*What is required*.
Once the pictures are set aside, copy the data below exactly as it stands.

*Data for review*.

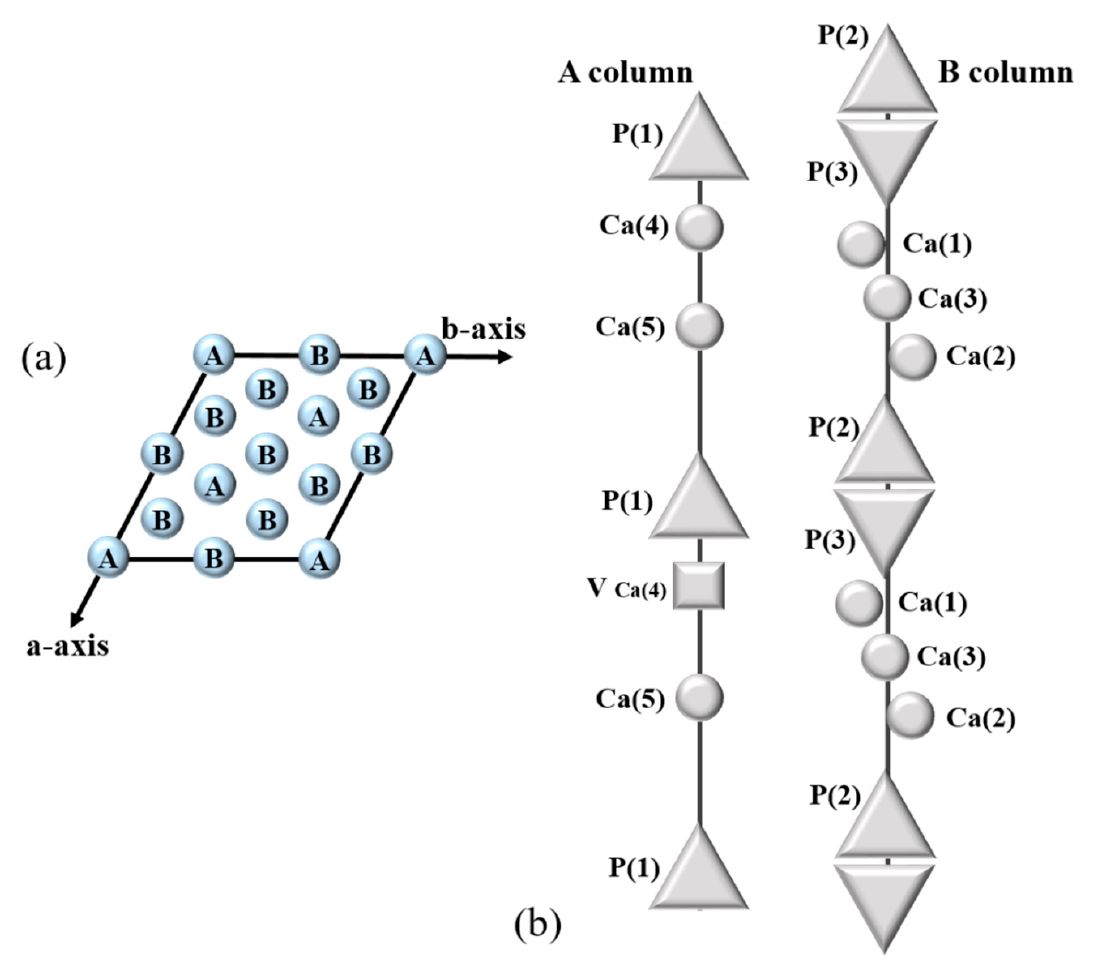
Figure 2. Crystal structure model of β -TCP from the view of ( a ) c-axis and ( b ) along the c-axis (modified from Yoshida et al., 2006 [26]).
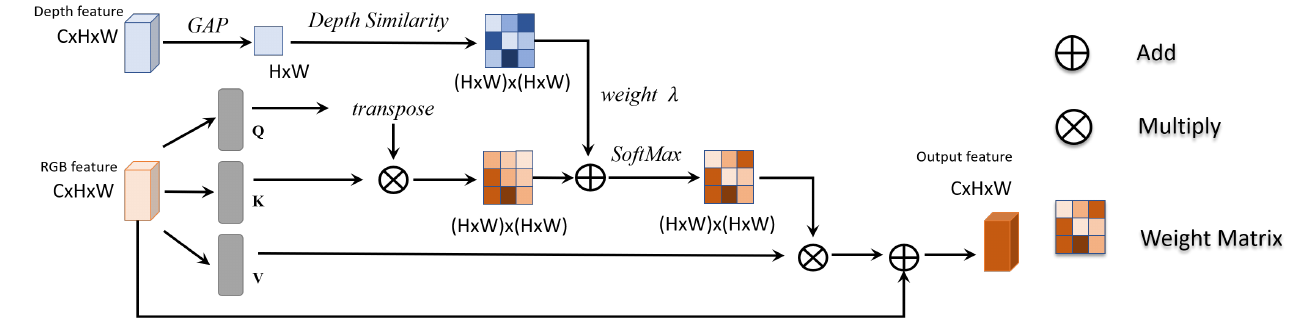
Figure 3. Depth-aware Self-attention Module in an addition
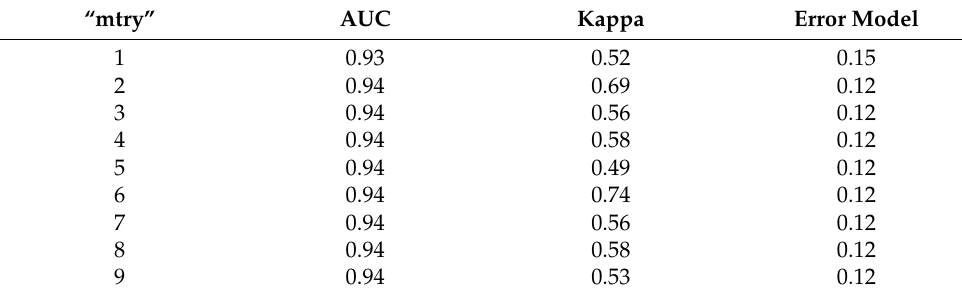
Table 2. AUC, kappa and error model of RFs.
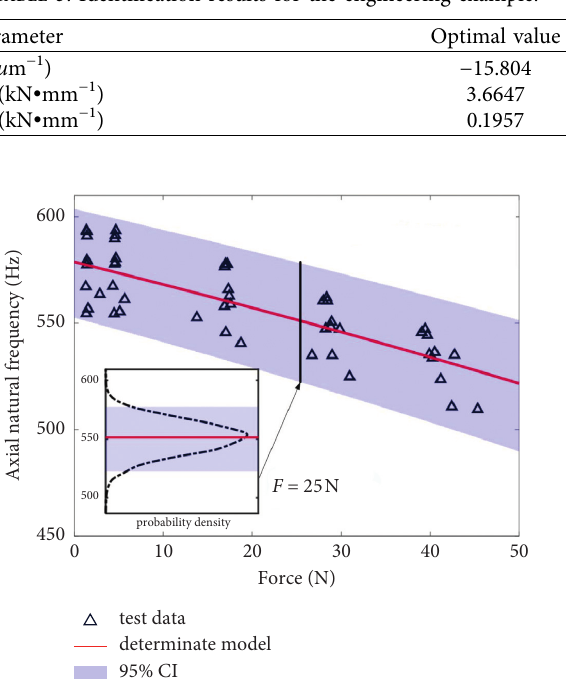
Figure 20: Prediction of the frequency with nonlinearity and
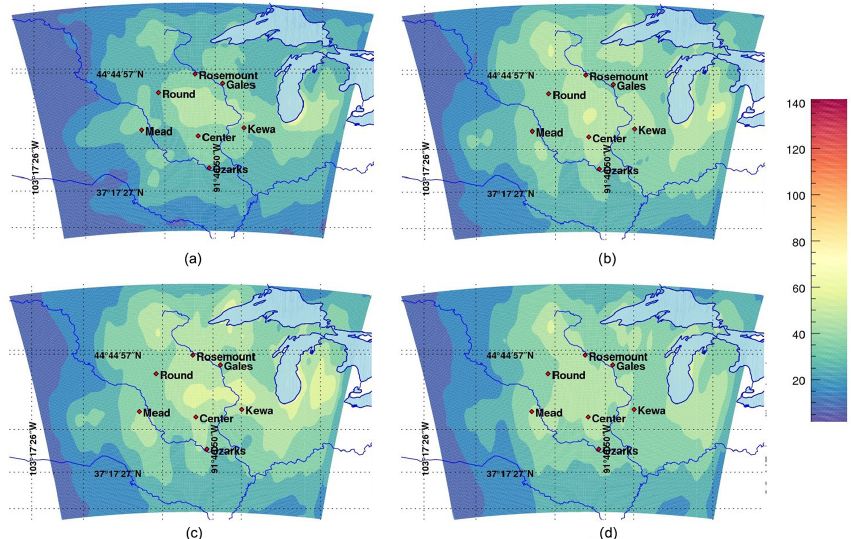
Figure 5. Monthly averages of the filtered variances of in situ CO 2 mole fractions (about 100ma.g.l.) (in ppm 2 ) using 25 members (a) , 10 members (b) , 8 members (c) and 5 members (d)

*Finished exercise*.
Figure 2. Crystal structure model of β -TCP from the view of ( a ) c-axis and ( b ) along the c-axis (modified from Yoshida et al., 2006 [26]).
Figure 3. Depth-aware Self-attention Module in an addition
Table 2. AUC, kappa and error model of RFs.
Figure 20: Prediction of the frequency with nonlinearity and
Figure 5. Monthly averages of the filtered variances of in situ CO 2 mole fractions (about 100ma.g.l.) (in ppm 2 ) using 25 members (a) , 10 members (b) , 8 members (c) and 5 members (d)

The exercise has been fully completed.